Force est de constater que la lettre remise en main propre le 16 septembre 2008 par le syndicat à Guillaume ECKERLEIN pour exiger des explications sur 4 points bien précis, n’a reçu à ce jour aucune réponse.

Dire qu’il s’agit là d’une discrimination syndicale est notre droit le plus strict ; surtout lorsque le délégué CFDT qui a demandé les mêmes explications, suite à l'annulation unilatérale par Guillaume ECKERLEIN d'une réunion concernant un poste à pourvoir pourtant occupé depuis plus d'un an par la déléguée CGC, a été reçu immédiatement et pas la CGC.

Préciser pour la CFDT dans un courrier adressé à Guillaume ECKERLEIN que ce dernier voulait fallacieusement faire porter la faute sur la centrale syndicale, ça ce n’est ni mensonger, ni diffamatoire!?

La CFDT a officiellement reçu une explication de Guillaume ECKERLEIN ; explication « abracadabrante » que le syndicat dans un 2ème courrier a fermement contesté.

Guillaume ECKERLEIN n’en est pas à sa première. Voici, en date du 9 septembre 2008, après la décision unilatérale qu’il a prise de reporter pour la 3ème fois sinon la 4ème la tenue de la commission paritaire suscitée, où postule la déléguée syndicale du SNPCA-CGC, comment il adresse un courrier des plus flous envoyé aux délégués de France 2, France 3 et FTS pour tenter de se justifier ; courrier où il tente de faire porter la responsabilité de cette annulation sur un syndicat (la CFDT) qui aurait fait cette demande d’annulation.

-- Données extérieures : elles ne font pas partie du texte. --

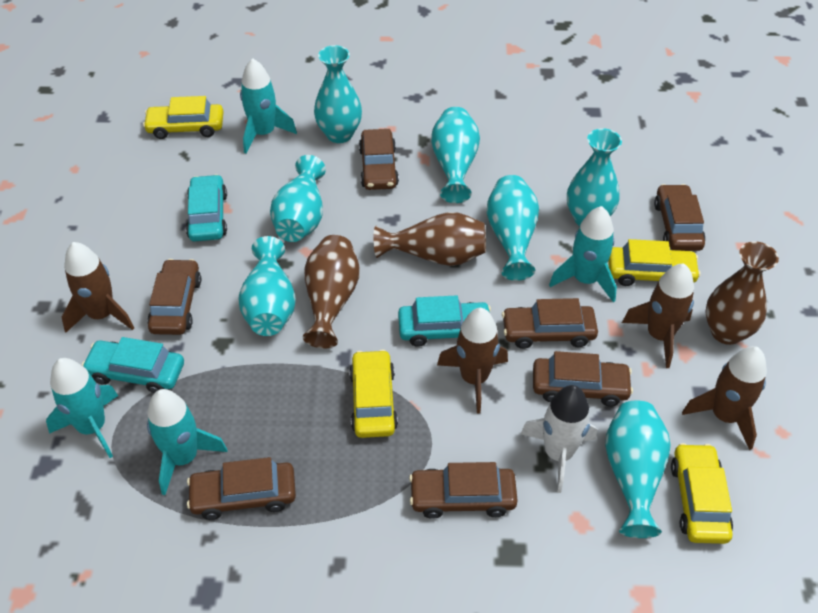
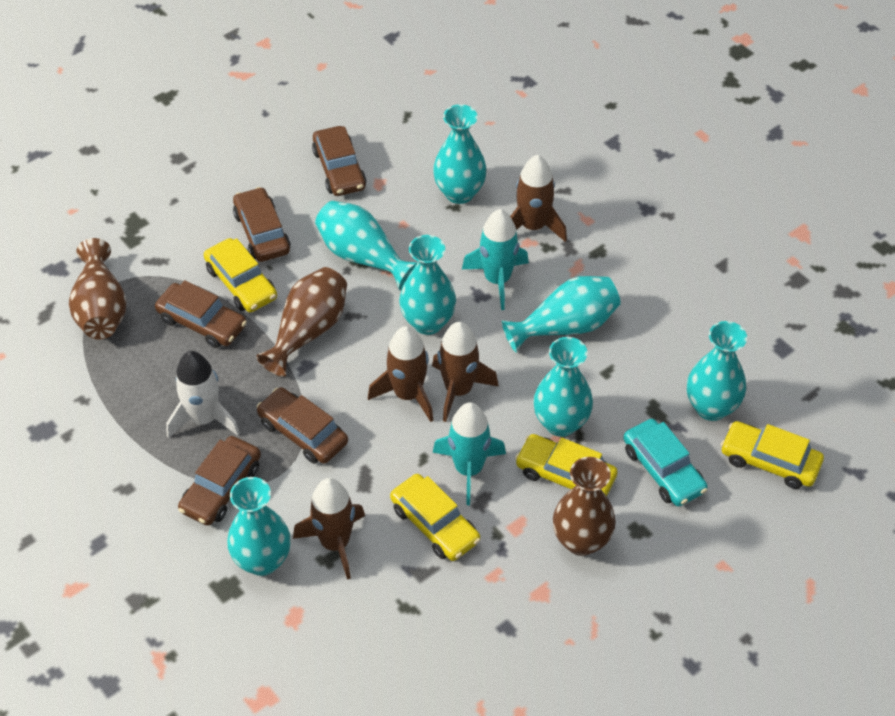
brown car: 7 -> 5
turquoise car: 3 -> 1
turquoise rocket: 4 -> 2

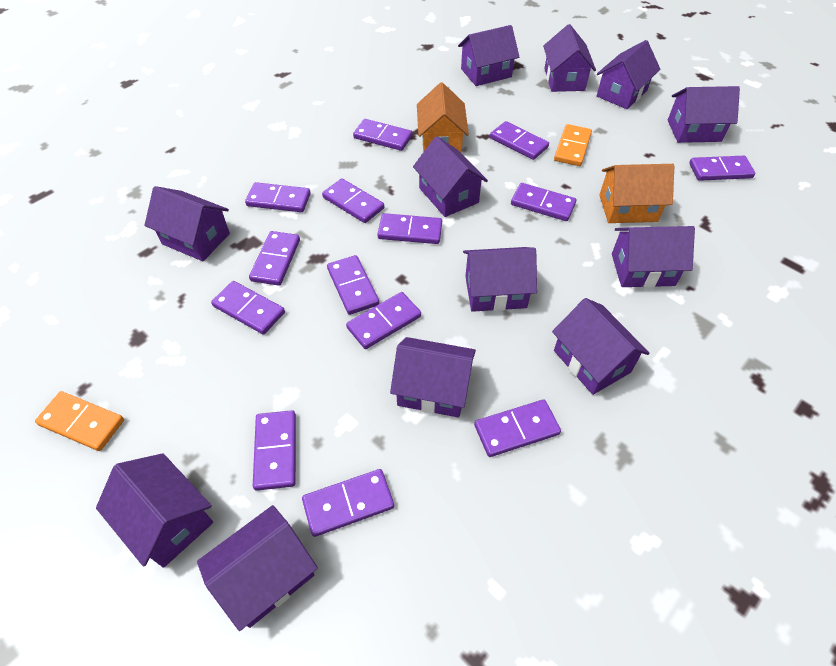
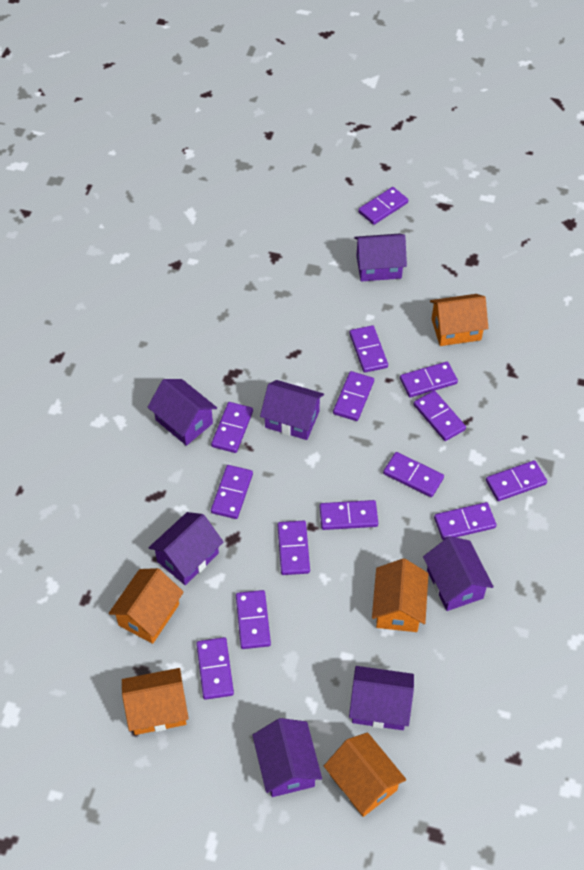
orange domino: 2 -> 0
orange house: 2 -> 5
purple house: 12 -> 7

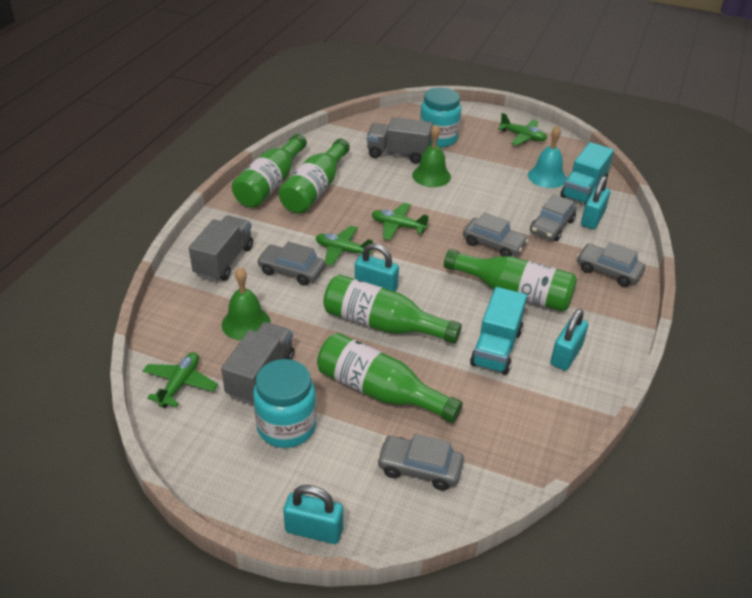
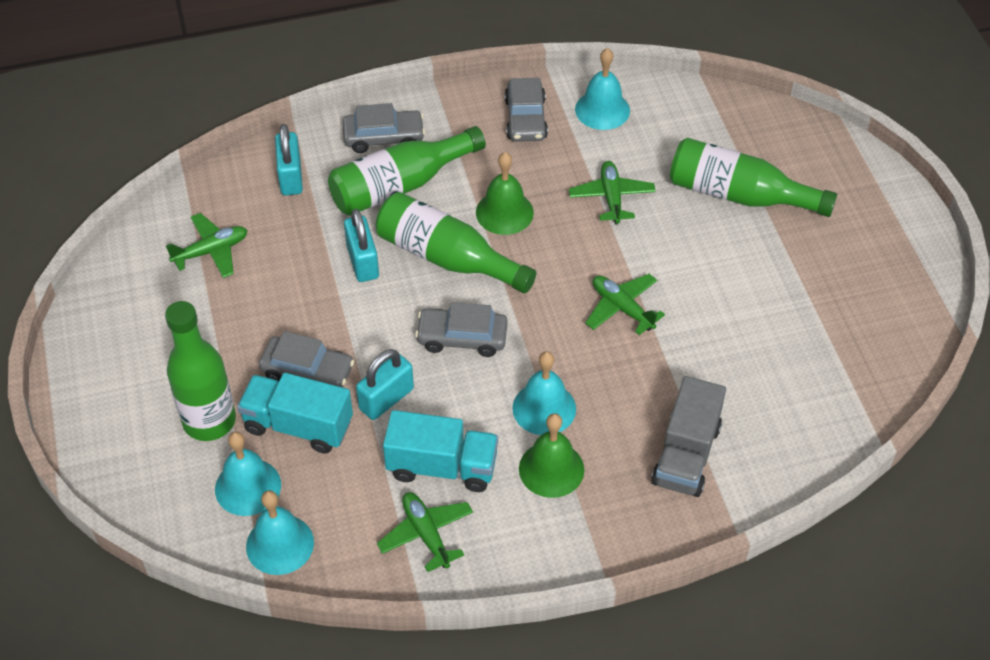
green bottle: 5 -> 4
grey car: 5 -> 4
grey truck: 3 -> 1
turquoise bell: 1 -> 4
turquoise jar: 2 -> 0
turquoise padlock: 4 -> 3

Sous couvert d’un soi-disant délai de 10 jours (de quel délai s’agit-il ?), il accuse le syndicat la CFDT qui lui répondra le 17 septembre de la sorte : « c’est vous-même qui avez signalé ce fait à ma secrétaire ».
Mais là, Mr ECKERLEIN ne trouve cela ni diffamatoire, ni mensonger !

Le SNPCA-CGC qui lui a adressé également un courrier portant sur 4 questions : « Quel syndicat vous a saisi du non respect des 10 jours que vous évoquez ? A quel texte et quelle règle y faisant référence faites-vous allusion ? Dans quelles formes avez-vous été formellement saisi ? Y a-t-il dans le texte auquel vous vous référez, un mode précis de saisine sous peine d’annulation de la dite saisine ? », reçois lui une mise en demeure.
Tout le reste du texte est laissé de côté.